Much has been written in the past week regarding Nato’s ongoing efforts to bring peace and stability to Afghanistan. It is clear to me that the coalition of 50 nations with troops in Afghanistan today will face formidable challenges over the next few years. However, there has been measurable and substantial progress in three specific areas.
First and foremost, Afghanistan is no longer a safe haven for terrorists, which was a primary goal of Nato member states. Second, Nato forces in Afghanistan have been training and operating alongside Afghan national security forces (ANSF) for many years now, and these efforts are delivering tangible results. Three-quarters of Afghan citizens now live in areas increasingly protected by Afghan army and police – who number today close to 350,000.
Indeed, the capability and confidence of the ANSF has improved markedly over the last 18 months, to the point where it is making significant gains in the fight against the Taliban. As a result, this has been a particularly difficult summer for the insurgency, which has seen the elimination of two top-level commanders in the past few days alone. Over the next 28 months this progress will be expanded and solidified, so that the Afghan government will be fully in the lead for security by the end of 2014. This effort is on track and will succeed.
Thirdly, the entire international community has made specific pledges to partner with Afghanistan over the long-term. At the recent Tokyo conference on Afghanistan, over 80 nations made significant commitments to finance the ANSF beyond 2014, and a generous programme of development and support will continue over the next four years.
Afghan society is changing for the better every day. Today, there are more than 8 million children in 15,000 schools across Afghanistan, up from less than 1 million under the Taliban. Of the 8 million, 37% are girls; and of the 175,000 teachers, 30% are women. Mobile phones number over 18m, up from essentially zero under the Taliban. The economy has been growing by 5% annually for the past five years.
At the recent Chicago summit, heads of state and government also confirmed that Nato will stay involved in Afghanistan (in a much smaller but vital training and mentoring role) post-2014, and planning is ongoing now to fulfil that commitment. All of these efforts will provide a firm platform of security and governance upon which the people and government of Afghanistan can build.

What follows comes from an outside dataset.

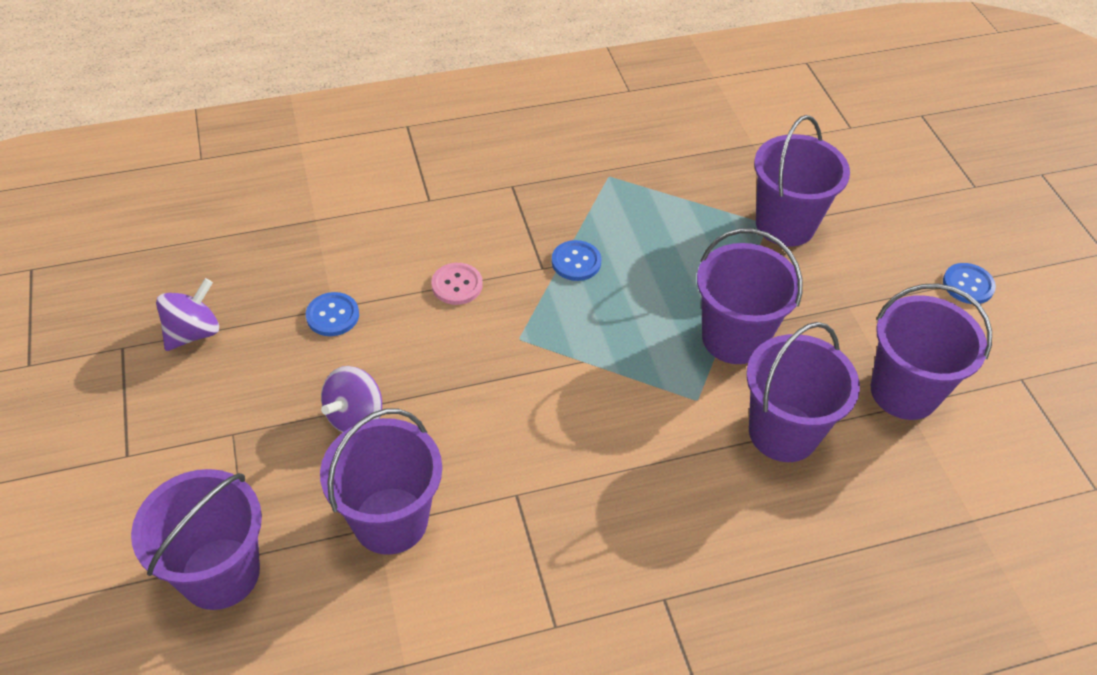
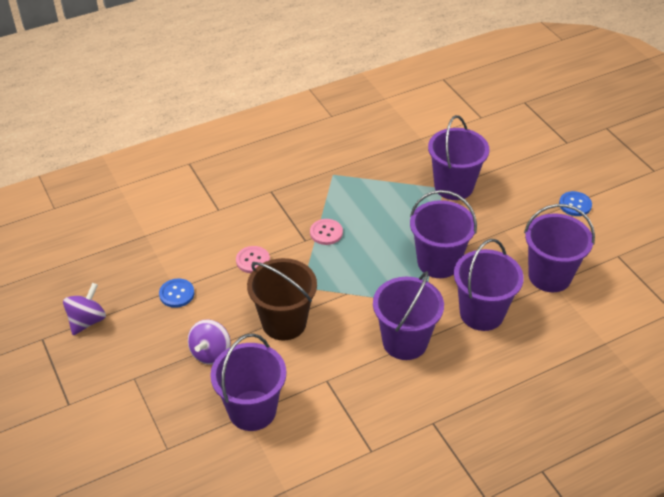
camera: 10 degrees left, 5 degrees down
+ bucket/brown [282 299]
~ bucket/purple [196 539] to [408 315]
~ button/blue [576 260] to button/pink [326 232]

I have no doubt that there will still be difficult days ahead. Recent attacks conducted from within the Nato-Afghan security partnership are certainly troubling. That is why we are taking concrete action to ensure we reduce the potential for these incidents in the future. But to put this issue in context, the vast majority of our soldiers continue to have a very different experience on the ground. Every day, over 100,000 coalition forces work successfully alongside their 350,000 ANSF counterparts without incident. The vast majority confirm a solid rapport between partners, and many call each other friends. Side-by-side, Afghan and international security assistance force troops are working to build lasting peace and stability for the people of Afghanistan.
Challenges still lie ahead for our mission here, but the progress in terms of expanding and professionalising the ANSF is indisputable. We are executing this plan together with the Afghans, who are steadily taking charge, and we remain committed to following through with financial and training support post-2014. For these and many other reasons I firmly believe that, despite the many challenges, we will succeed in Afghanistan.
Admiral James Stavridis is Nato’s Supreme Allied Commander Europe.